So, you’re asking about “Dakar Times,” huh? That phrase sure does kick up some dust in my memory. I actually tried to really dig into that whole scene a few years back, not just catch the highlights, but get the nitty-gritty, the real flow of the race. It wasn’t as straightforward as I thought, lemme tell ya.

My big idea was to create my own little command center, my personal “Dakar Times” tracker. I figured, how hard could it be? Famous last words, right? It turned into quite the saga.
My Grand Plan (and How It Immediately Hit Snags)
First off, I thought I’d just find one awesome website with all the live timings, updates, everything. Yeah, right. The official site was okay, but it felt a bit… sanitized? And finding consistent, detailed live data for every competitor was like hunting for a needle in a haystack the size of a desert. Different sites had different pieces, some updated fast, some lagged like crazy.
I wanted a few key things, nothing too wild, or so I thought:
- Stage results, obviously.
- Overall standings, updated pretty sharpish.
- Maybe some little snippets of news or major incidents.
- Heck, even weather conditions at different waypoints would’ve been cool.
So, my first brilliant move was to try and scrape data from a few places. What a headache. One day a site would work, the next its layout changed, or they’d just politely tell my script to get lost. I’m no super coder, just a guy trying to get some info, and it felt like the internet was actively fighting me. I wasn’t trying to build a business here, just satisfy my own curiosity!
The Grunt Work Phase
After banging my head against the wall with automated stuff, I went old school. Yep, manual labor. Each day, or sometimes a few times a day, I’d sit down with a bunch of browser tabs open. The official site, a couple of enthusiast forums, some foreign news sites that seemed to have quicker updates. I’d copy and paste times into a spreadsheet. Glamorous, I know. My fingers got real familiar with Ctrl+C and Ctrl+V.

My spreadsheet started looking like a dog’s breakfast pretty quick. So many numbers, so many names. I tried to get clever with it, though. Started color-coding stuff – green for a good stage, red for trouble. Even threw in some basic formulas to calculate time differences myself, because sometimes the official standings took ages to update those. It was my own little makeshift system.
I even messed around with setting up alerts on social media for keywords like “Dakar” plus a rider’s name or “breakdown.” That was a real mixed bag. You get some nuggets, but also a whole lotta fanboy rants and speculation. Filtering that was another job in itself.

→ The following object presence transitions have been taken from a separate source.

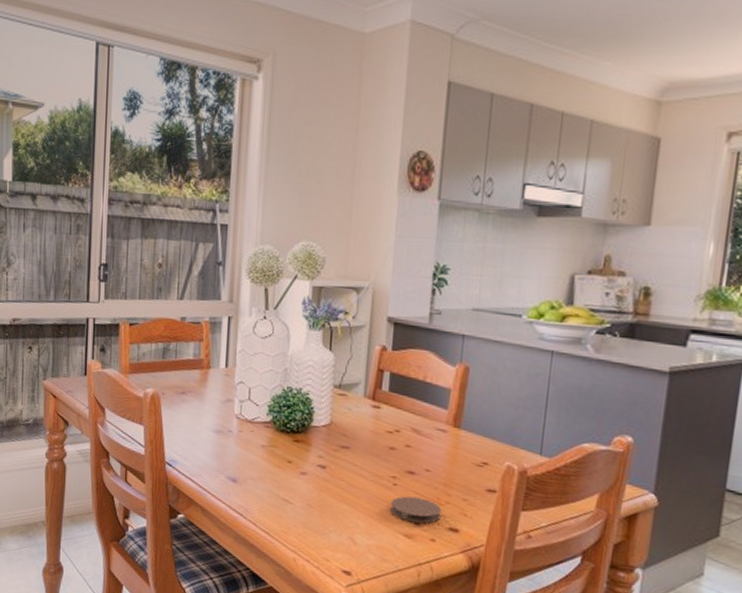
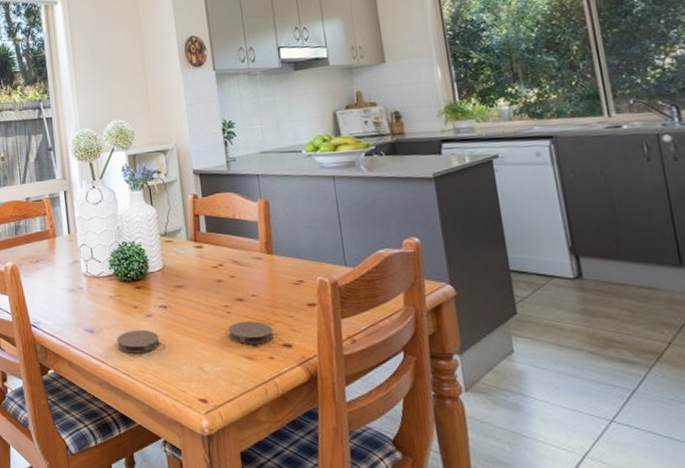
coaster: none [261,486,311,513] -> present [116,329,160,354]

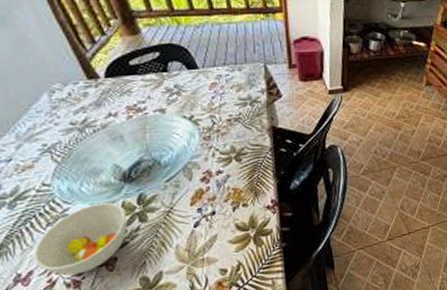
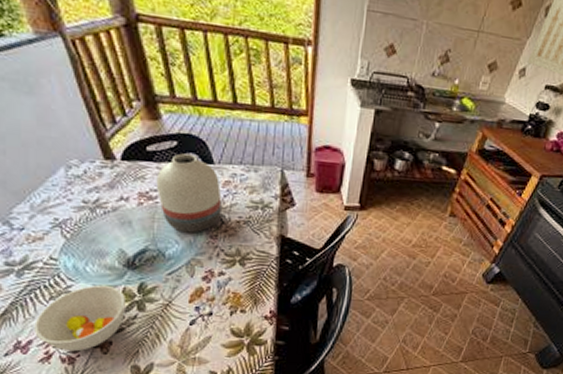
vase: none [142,62,212,139] -> present [156,153,222,233]

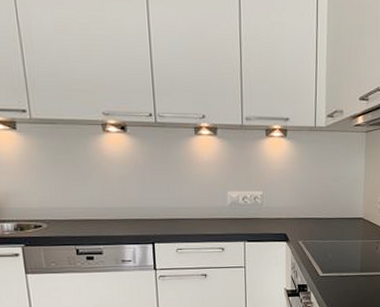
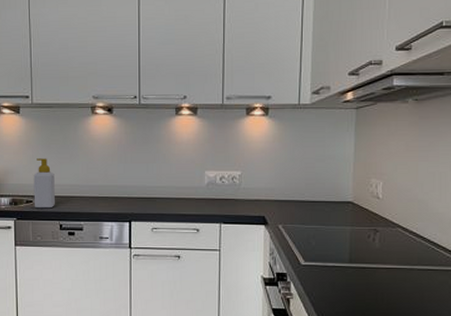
soap bottle: none [40,179,69,234] -> present [33,158,55,209]

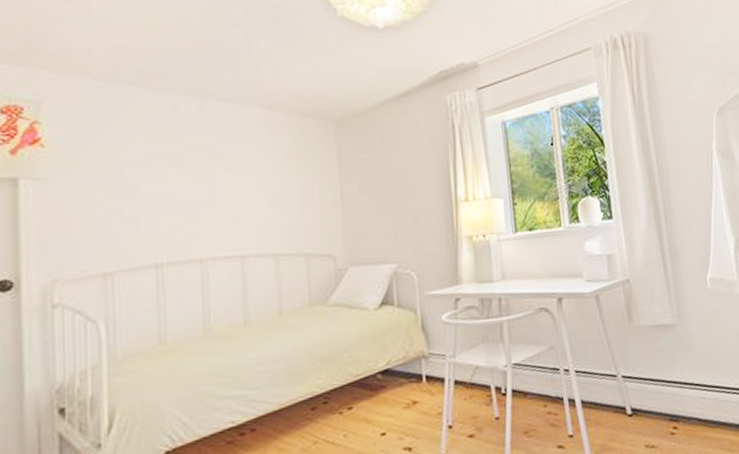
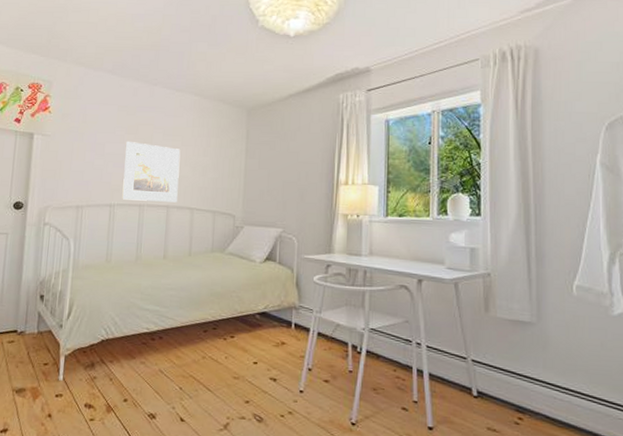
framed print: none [169,176,254,256] -> present [122,142,181,203]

What I Actually Ended Up With
Did I end up with some slick, real-time “Dakar Times” dashboard that would make the pros jealous? Absolutely not. Not even close. What I got was a very messy, overly complicated spreadsheet and a much deeper appreciation for how tough it is to actually gather and present that kind of information consistently.
It made me realize that getting the true “Dakar Times” isn’t just about the numbers. It’s about the stories behind them, the struggles out there in the sand that you don’t always see on the main broadcast. My clunky process, as frustrating as it was, kind of forced me to dig deeper, to piece things together. I learned a ton, not just about the rally, but about how information, or the lack of it, shapes your view of an event.
So yeah, my “practice” was more of a stubborn wrestle with data. It wasn’t pretty, but I felt way more connected to the rally that year than ever before. It was my own personal, slightly chaotic, “Dakar Times” experience. And honestly, I wouldn’t trade that messy spreadsheet for anything. Well, maybe for a system that actually worked without me pulling my hair out.